======== TEXTE FOURNI ========

Cohérence des caches dans une architecture manycore à mémoire partagée 

Caches et cohérence des caches dans les architectures manycores

Nous avons vu que les architectures étaient composées de plusieurs types de mémoires. Dans cette partie, nous allons nous focaliser sur les caches qui sont les plus petites mémoires en dehors des registres des processeurs. Au cours d’une exécution d’un programme, il existe un principe de localité temporelle : lorsqu’une donnée est accédée, il y a de fortes chances qu’elle soit de nouveau accédée dans un futur plus ou moins proche. Les caches permettent de ranger les données déjà accédées dans une mémoire proche des cœurs qui les utilisent, ce qui permet de réduire la latence d’accès.
Architecture des caches : Quel que soit le niveau d’un cache, ce dernier est organisé de la même manière. Il est structuré sous la forme d’agrégations de lignes de cache. Les lignes de cache ont une taille fixe et permettent de mémoriser des données présentes à des adresses mémoires consécutives. Une ligne de cache contient donc plusieurs mots mémoire. Le choix de mémoriser plusieurs mots en un seul bloc a été fait en s’appuyant sur le principe de localité spatiale. En effet, lorsque l’on exécute l’instruction i, il y a de fortes chances que l’instruction suivante à exécuter soit l’instruction i + 1. Pour les données, si l’on est en train de lire une donnée comme un tableau à l’instant t, à l’instant t + 1 il y a une forte probabilité que l’on accède à la suite du tableau qui est rangée en mémoire à l’adresse suivante. En augmentant la granularité lors des requêtes auprès de la mémoire principale, le nombre de messages échangés entre les caches et avec la mémoire principale diminue, en particulier lorsque l’on travaille sur des données proches. Pour faire correspondre une adresse physique à un emplacement dans un cache, il existe plusieurs stratégies possibles : les caches à correspondance directe : chaque adresse mémoire correspond à un seul emplacement dans le cache.

========

Relevez toutes les notations symboliques employées dans le texte sur la cohérence des caches pour illustrer le principe de localité spatiale. Seul le texte sert de référence.

======== DONNÉES FOURNIES ========

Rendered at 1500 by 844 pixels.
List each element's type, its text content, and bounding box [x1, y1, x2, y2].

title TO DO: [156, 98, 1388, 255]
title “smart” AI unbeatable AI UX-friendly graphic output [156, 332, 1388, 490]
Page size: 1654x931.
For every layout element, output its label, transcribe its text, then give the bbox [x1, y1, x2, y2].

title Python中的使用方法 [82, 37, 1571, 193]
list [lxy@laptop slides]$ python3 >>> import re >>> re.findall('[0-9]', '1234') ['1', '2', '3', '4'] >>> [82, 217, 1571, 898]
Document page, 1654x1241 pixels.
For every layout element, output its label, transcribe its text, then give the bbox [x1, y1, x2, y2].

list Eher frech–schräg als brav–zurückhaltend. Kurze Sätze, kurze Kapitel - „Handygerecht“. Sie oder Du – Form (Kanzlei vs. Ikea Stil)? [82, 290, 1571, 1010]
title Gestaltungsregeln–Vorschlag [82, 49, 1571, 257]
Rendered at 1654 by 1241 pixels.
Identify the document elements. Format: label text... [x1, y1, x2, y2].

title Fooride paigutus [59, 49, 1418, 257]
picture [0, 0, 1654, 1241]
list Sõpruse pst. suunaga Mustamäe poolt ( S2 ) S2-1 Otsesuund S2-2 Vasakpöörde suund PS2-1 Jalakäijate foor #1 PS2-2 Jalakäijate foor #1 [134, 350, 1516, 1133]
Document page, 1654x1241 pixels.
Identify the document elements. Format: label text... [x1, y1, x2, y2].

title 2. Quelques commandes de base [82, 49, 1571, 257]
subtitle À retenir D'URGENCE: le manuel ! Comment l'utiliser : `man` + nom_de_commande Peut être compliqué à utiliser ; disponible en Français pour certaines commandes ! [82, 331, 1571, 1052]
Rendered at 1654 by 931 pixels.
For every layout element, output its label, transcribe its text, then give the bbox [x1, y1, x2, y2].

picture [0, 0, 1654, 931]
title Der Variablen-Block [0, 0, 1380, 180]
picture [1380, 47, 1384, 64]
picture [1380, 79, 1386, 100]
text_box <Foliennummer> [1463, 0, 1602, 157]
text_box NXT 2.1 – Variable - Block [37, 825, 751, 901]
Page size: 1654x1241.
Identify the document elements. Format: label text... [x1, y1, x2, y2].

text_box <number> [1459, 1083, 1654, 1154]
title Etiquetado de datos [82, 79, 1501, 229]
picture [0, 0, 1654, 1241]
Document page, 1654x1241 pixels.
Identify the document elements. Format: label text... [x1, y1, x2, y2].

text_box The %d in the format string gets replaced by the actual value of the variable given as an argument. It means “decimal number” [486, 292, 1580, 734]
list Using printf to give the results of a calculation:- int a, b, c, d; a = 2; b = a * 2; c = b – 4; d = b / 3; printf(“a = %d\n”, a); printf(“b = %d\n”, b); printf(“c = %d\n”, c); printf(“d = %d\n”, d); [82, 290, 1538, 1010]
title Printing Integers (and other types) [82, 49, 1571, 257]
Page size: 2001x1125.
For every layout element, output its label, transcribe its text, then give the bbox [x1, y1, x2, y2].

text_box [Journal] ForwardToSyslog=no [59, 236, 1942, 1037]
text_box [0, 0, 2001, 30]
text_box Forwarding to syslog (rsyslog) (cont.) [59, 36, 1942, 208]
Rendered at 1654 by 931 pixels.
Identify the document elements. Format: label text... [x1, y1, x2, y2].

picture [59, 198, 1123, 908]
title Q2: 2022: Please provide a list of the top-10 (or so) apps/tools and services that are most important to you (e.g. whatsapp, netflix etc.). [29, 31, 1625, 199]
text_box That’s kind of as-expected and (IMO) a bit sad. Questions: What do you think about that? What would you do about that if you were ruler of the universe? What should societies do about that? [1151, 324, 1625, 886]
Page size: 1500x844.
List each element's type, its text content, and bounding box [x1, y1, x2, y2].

========

» BONNE RÉPONSE:
i, i + 1, t, t + 1